Please give again, exactly and in full, each line from the one holding "Page size: 1500x1125." to the end of the listing.

☆ ☆ ☆ ☆

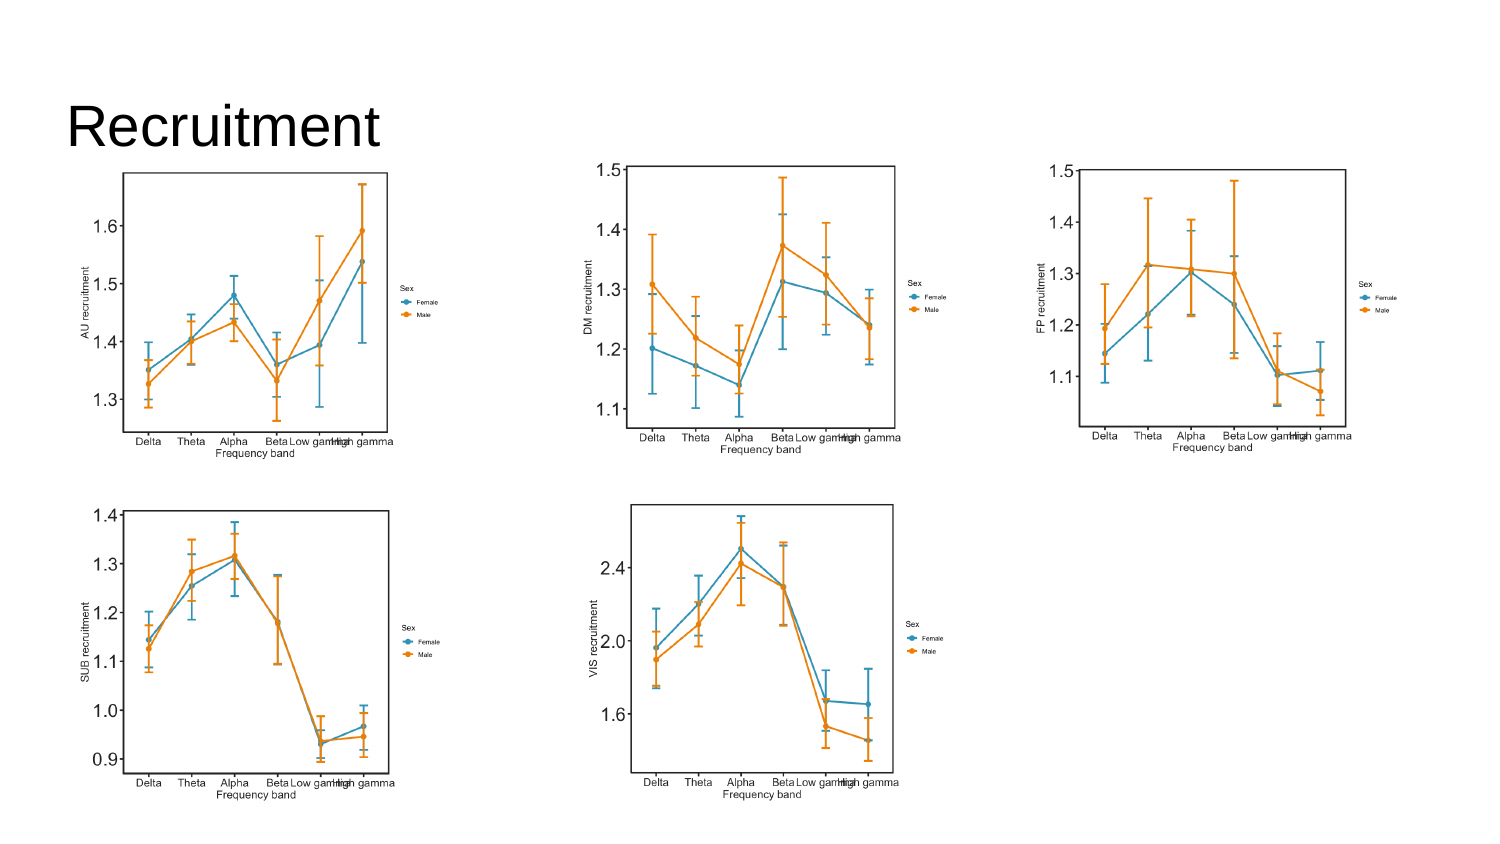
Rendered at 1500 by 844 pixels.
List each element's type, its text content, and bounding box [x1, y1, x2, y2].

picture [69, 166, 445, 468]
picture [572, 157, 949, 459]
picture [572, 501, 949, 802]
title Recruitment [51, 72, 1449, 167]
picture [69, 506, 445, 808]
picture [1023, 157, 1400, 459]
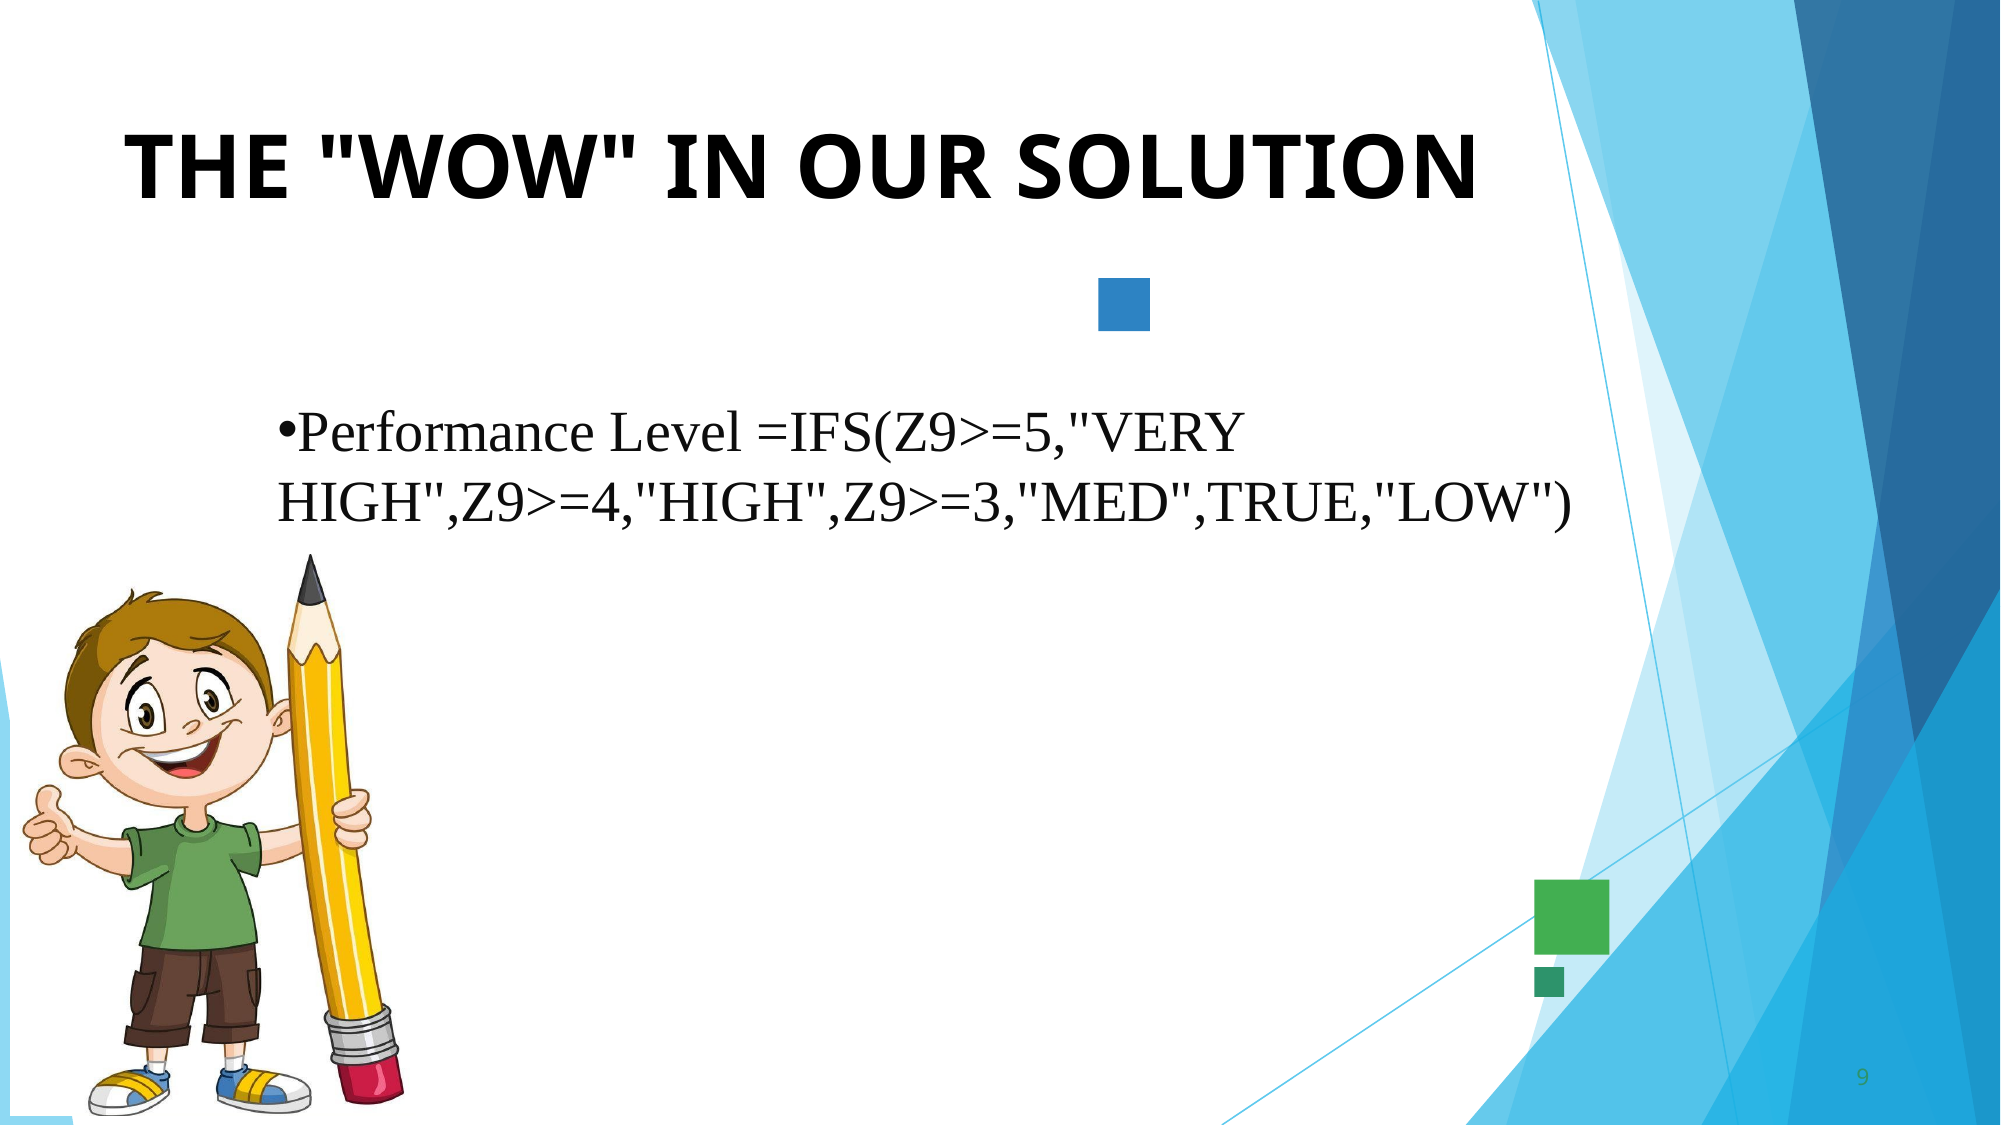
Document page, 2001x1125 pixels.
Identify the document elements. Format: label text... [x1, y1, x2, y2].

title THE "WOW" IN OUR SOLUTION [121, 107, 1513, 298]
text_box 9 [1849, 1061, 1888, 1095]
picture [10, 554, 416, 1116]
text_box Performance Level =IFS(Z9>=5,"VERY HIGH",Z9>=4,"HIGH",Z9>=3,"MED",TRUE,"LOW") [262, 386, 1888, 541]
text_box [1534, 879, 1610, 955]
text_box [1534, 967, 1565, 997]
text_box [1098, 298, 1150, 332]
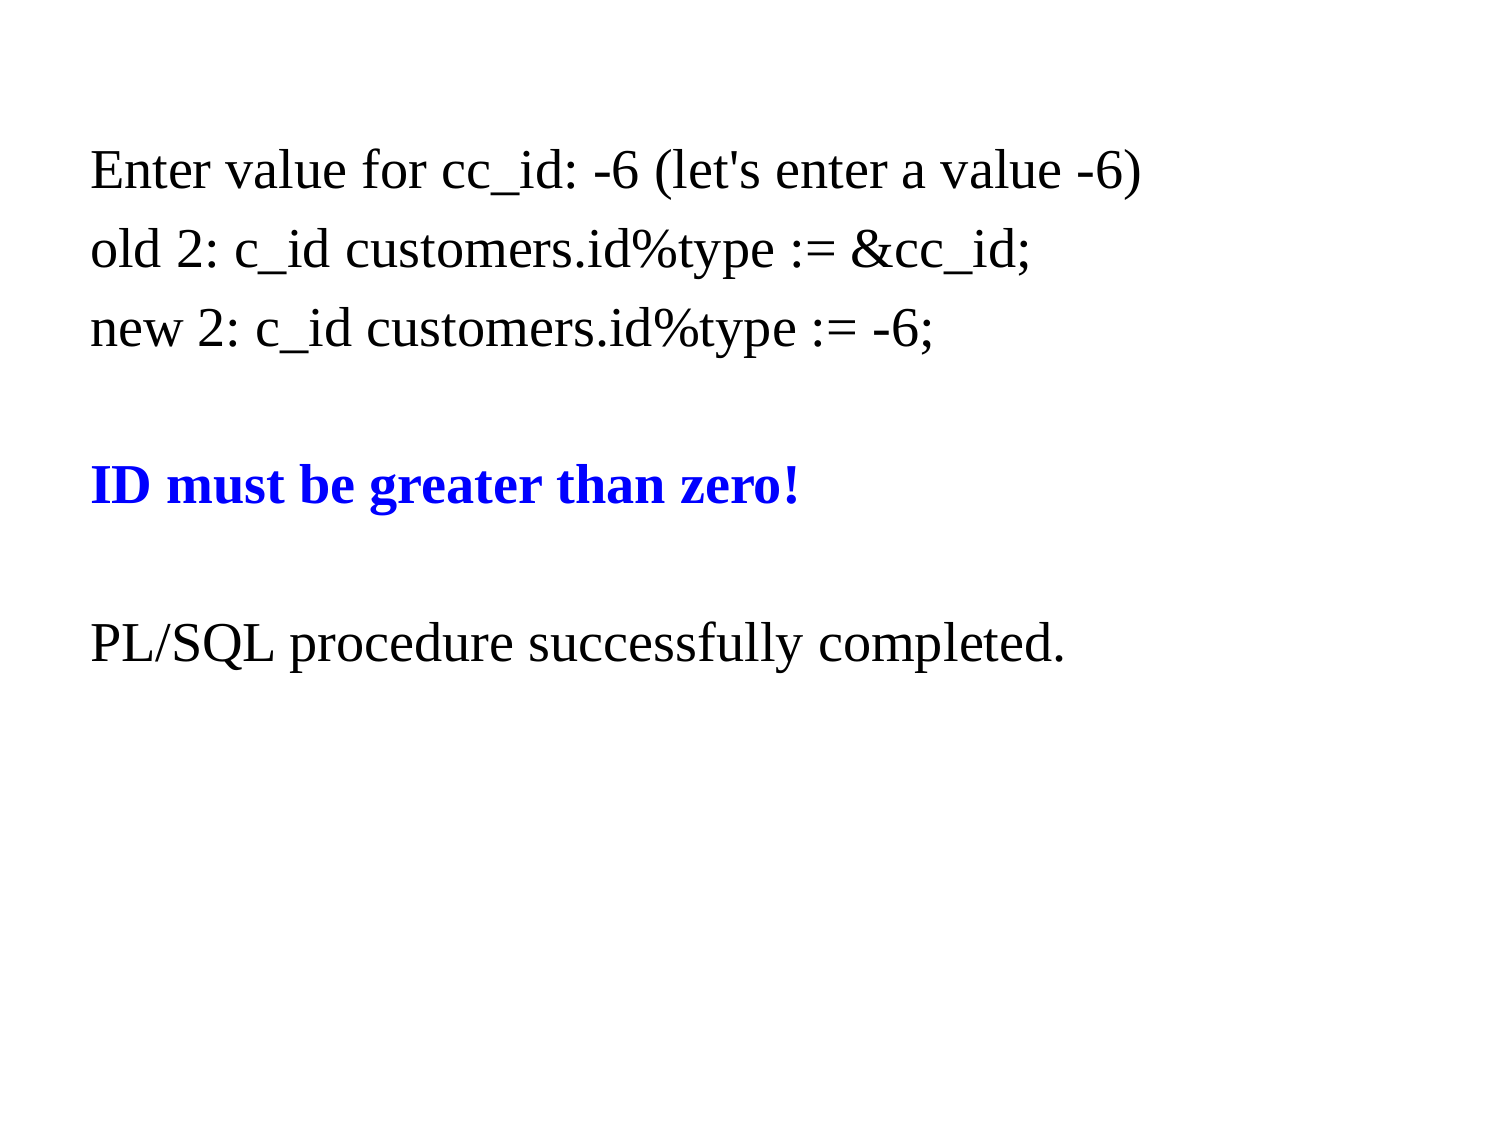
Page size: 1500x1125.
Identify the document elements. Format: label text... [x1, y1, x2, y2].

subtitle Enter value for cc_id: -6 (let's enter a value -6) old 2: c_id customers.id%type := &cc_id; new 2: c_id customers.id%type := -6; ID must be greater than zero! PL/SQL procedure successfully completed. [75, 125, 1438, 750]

☆ ☆ ☆ ☆

• Response below:
Page size: 1500x1125.
Identify the document elements. Format: label text... [x1, y1, x2, y2].

subtitle Enter value for cc_id: -6 (let's enter a value -6) old 2: c_id customers.id%type := &cc_id; new 2: c_id customers.id%type := -6; ID must be greater than zero! PL/SQL procedure successfully completed. [75, 125, 1438, 750]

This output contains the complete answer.